---------- EXERCISE INPUTS
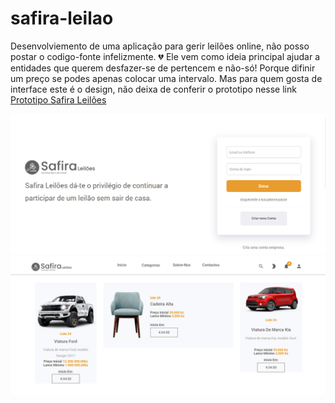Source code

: # safira-leilao
Desenvolviemento de uma aplicação para gerir leilões online, não posso postar o codigo-fonte infelizmente. 💔
Ele vem como ideia principal ajudar a entidades que querem desfazer-se de pertencem e não-só! Porque difinir um preço se podes apenas colocar uma intervalo. Mas para quem gosta de interface este é o design, não deixa de conferir o prototipo nesse link
[Prototipo Safira Leilões](http://prototipo.is-great.org/leilao/)

<img src="https://github.com/aguinaldomavenda0/safira-leilao/blob/42465e4148bf97125e3a5bee6b0f8bc40826890c/leila.PNG"/>
<img src="https://github.com/aguinaldomavenda0/safira-leilao/blob/42465e4148bf97125e3a5bee6b0f8bc40826890c/leilao.PNG"/>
--------------------
§ **PROBLEM REQUIREMENTS**:
Produce a word-for-word version of the material, with no pictures included.

§ **RESULT OF THIS TASK**:
Source code

: # safira-leilao
Desenvolviemento de uma aplicação para gerir leilões online, não posso postar o codigo-fonte infelizmente. 💔
Ele vem como ideia principal ajudar a entidades que querem desfazer-se de pertencem e não-só! Porque difinir um preço se podes apenas colocar uma intervalo. Mas para quem gosta de interface este é o design, não deixa de conferir o prototipo nesse link
[Prototipo Safira Leilões](http://prototipo.is-great.org/leilao/)

<img src="https://github.com/aguinaldomavenda0/safira-leilao/blob/42465e4148bf97125e3a5bee6b0f8bc40826890c/leila.PNG"/>
<img src="https://github.com/aguinaldomavenda0/safira-leilao/blob/42465e4148bf97125e3a5bee6b0f8bc40826890c/leilao.PNG"/>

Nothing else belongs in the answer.